An employer may enter into a post-employment non-compete agreement with an employee who has access to particularly relevant data, the disclosure of which could expose the company for losses. The prohibition may apply only to those who have access to the employer’s material and confidential information, which should not get to the knowledge of outsiders, as this could cause damage to the employer.
A non-competition agreement must be in writing under pain of nullity. Its amendment requires the same form. In the wording of the loyalty agreement, the employee agrees not to engage in any activity that competes with the employer or to provide work under an employment or other legal relationship to an entity that competes with the employer for a specified period after the termination of employment. The parties must also specify the amount of compensation to which the subordinate is entitled. A non-competition agreement after termination of employment is not part of the employment contract, so non-competition is not included in the concept of terms of the employment contract.

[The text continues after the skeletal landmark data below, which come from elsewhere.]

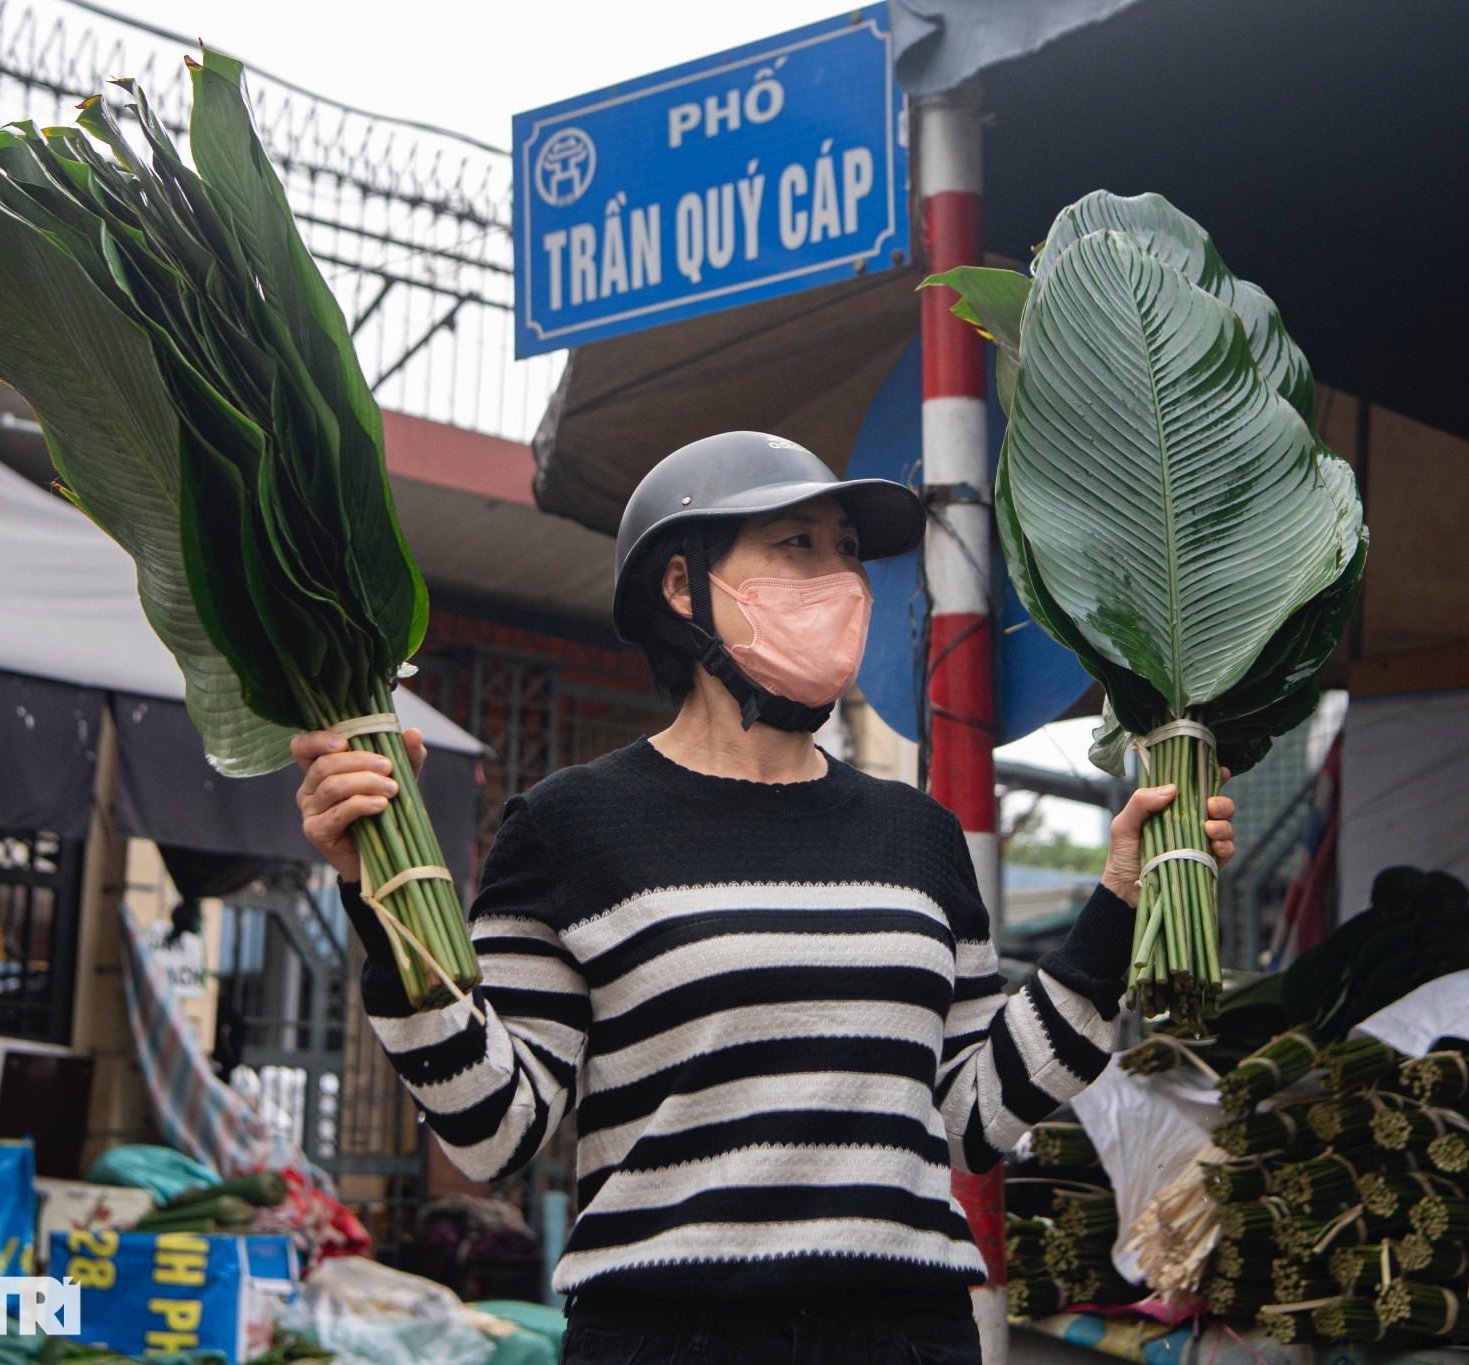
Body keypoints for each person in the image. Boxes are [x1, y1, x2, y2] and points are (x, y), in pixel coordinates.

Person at [293, 433, 1236, 1364]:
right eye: (799, 544)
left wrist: (1120, 898)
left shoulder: (920, 835)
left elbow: (975, 1113)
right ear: (680, 584)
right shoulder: (565, 826)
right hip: (669, 1333)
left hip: (904, 1332)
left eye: (849, 551)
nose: (841, 580)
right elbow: (496, 1127)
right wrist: (375, 895)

Amending notice constitutes an unilateral act of the employer aimed at changing the terms and conditions of employment. Since the post-employment non-compete agreement is not an element of the employment contract, but a separate contract, the institution of amending notice cannot be applied to it.
As a general rule, to amend the provisions of a non-competition agreement, the consent of both parties to the agreement expressed in writing is required. Only in exceptional situations is it possible to unilaterally terminate the terms of this agreement. Such an option would have to be provided for in the provisions of the agreement itself.